Review: Eyes of Lightning

Eyes of Lightning – The Thunderbird Legacy

                             Eyes of LightningAuthor: Erin Keyser Horn

Gold Stars

Rating: 5 out of 5 Stars

Highly Recommended

Genre: YA/Contemporary-Fantasy

Ivy Nimiki is a fifteen-year-old girl with strange yellow eyes and a hole in her past.  Running away from home to find answers, she embraces the missing pieces of her life just as a family curse takes hold.  Eyes of Lightning is the story of a young girl taking chances to fight for loved ones at a time when falling in love could mean death.

Horn’s ability to draw in a reader right from the first sentence carries on throughout the entire novel.  Her dialogue and characterization bring you instantly into Ivy’s world, making the elements of the impossible feel like truth and not imagination.

I particularly enjoyed Ivy’s duality of faith.  The jarring juxtaposition of Christianity and Native American culture is handled flawlessly within the narrative.  This idea pulls from the reader all of the lore ever learned in school or on the news as you internalize how this twist-of-faith can exist.  This internal cataloguing and research happens in the back of your mind as only the few and varied elements are pieced together while reading.  As a scholar, I found myself encapsulated not only by the story on the page but the un-written back story the world has come to know.

The abilities that Ivy and her compatriots blossom into happen incognito, with a subtlety of word and poignancy of phrase that build to a point where the reader feels they have always known the truth – without spoiling the surprise at the end.  What is especially powerful about the abilities that these kids develop is that they are an extension of natural aptitudes we see in daily life.

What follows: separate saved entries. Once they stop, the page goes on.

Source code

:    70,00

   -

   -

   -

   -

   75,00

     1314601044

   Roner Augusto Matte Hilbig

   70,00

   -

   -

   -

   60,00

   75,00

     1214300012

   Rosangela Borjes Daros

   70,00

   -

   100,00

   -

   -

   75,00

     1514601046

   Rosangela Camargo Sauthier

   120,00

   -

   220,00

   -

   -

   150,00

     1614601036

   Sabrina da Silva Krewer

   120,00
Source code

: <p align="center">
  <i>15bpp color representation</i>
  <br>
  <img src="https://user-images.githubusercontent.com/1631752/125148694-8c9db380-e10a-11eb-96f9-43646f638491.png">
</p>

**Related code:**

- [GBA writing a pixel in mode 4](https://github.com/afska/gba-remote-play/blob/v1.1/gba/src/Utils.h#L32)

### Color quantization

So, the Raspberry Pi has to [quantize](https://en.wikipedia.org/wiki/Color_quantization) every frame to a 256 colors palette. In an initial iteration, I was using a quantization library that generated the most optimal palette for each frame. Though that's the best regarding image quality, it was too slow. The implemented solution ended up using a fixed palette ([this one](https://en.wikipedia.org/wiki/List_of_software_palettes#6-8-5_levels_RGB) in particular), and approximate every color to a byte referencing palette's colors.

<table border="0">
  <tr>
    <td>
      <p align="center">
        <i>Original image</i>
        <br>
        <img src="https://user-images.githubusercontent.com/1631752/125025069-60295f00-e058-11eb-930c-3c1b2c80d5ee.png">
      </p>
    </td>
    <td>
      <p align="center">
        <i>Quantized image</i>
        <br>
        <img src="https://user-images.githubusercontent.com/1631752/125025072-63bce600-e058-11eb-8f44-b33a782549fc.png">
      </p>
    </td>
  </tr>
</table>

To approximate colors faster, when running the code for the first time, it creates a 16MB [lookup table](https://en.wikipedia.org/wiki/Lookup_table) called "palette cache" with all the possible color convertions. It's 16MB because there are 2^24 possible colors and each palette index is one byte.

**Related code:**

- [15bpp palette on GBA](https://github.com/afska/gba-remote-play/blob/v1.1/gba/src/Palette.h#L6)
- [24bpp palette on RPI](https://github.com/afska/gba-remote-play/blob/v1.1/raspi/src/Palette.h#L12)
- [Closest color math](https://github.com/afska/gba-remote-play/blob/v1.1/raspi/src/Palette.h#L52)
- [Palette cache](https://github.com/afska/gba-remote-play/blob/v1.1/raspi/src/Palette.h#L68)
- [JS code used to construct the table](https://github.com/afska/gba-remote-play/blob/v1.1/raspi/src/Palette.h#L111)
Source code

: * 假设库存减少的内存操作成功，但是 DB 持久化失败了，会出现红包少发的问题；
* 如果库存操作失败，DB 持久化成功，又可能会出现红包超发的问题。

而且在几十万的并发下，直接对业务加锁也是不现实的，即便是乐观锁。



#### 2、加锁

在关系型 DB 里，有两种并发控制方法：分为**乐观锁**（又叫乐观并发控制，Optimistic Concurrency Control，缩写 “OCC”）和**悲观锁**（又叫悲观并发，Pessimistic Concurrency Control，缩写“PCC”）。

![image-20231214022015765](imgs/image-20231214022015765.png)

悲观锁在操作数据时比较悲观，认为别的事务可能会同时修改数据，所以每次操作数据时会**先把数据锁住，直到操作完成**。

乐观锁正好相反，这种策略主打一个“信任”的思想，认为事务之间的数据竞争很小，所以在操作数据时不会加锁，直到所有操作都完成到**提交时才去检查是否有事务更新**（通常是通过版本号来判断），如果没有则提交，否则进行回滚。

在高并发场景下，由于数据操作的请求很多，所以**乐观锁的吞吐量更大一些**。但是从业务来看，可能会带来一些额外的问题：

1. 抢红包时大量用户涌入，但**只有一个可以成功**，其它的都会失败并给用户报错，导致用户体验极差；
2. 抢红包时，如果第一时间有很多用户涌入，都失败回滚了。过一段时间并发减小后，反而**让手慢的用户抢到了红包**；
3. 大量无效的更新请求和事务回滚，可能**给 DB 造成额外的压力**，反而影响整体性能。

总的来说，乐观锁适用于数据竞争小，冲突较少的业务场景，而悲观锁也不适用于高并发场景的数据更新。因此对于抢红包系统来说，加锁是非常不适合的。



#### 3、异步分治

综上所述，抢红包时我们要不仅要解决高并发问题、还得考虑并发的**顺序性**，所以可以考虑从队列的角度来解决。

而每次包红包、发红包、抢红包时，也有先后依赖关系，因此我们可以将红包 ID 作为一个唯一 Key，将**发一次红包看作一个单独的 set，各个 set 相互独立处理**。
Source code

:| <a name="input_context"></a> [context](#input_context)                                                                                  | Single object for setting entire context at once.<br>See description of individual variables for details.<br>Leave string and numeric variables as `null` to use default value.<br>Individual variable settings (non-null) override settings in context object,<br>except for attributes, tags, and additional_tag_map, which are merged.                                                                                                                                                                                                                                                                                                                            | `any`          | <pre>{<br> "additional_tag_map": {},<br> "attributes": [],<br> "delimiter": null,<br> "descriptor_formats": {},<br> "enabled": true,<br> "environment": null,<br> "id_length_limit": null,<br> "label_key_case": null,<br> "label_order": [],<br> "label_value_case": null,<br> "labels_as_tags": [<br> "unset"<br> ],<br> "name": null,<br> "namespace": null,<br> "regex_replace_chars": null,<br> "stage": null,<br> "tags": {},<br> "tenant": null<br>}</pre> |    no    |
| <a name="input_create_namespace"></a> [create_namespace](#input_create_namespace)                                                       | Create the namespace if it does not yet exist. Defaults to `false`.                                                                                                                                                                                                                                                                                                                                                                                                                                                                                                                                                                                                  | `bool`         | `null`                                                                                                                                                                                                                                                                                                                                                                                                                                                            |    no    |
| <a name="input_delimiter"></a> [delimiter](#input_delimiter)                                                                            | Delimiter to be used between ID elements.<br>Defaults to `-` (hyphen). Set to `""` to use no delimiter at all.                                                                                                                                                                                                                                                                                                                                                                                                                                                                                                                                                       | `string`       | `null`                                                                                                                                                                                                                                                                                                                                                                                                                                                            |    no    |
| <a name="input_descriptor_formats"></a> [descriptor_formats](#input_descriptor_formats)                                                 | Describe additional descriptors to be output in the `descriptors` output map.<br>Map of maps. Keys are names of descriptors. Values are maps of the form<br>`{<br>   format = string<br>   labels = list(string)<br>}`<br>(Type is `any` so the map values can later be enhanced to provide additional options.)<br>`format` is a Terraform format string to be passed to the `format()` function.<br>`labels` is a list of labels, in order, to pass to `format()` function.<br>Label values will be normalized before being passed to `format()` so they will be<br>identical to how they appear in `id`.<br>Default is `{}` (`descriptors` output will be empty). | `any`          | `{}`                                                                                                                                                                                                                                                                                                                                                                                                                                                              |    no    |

I was delighted to find the author’s “play-list” at the end of the book.  She pinpointed a song that most rang true in her heart for each chapter.  This is not only the epitome of a teen’s experience (a soundtrack of life) but a faithful connection to Horn’s audience with music they too can identify with (and many adults, too).  It is little touches such as these that infuse Eyes of Lightning with a sense of heightened reality and readily whisks readers into the heart of the story.

I can’t wait to read book two, Wings of Thunder, and learn more about the curse that binds Ivy and her family.

Review by M.J. Moores, OCT. Author. Editor. Business Owner.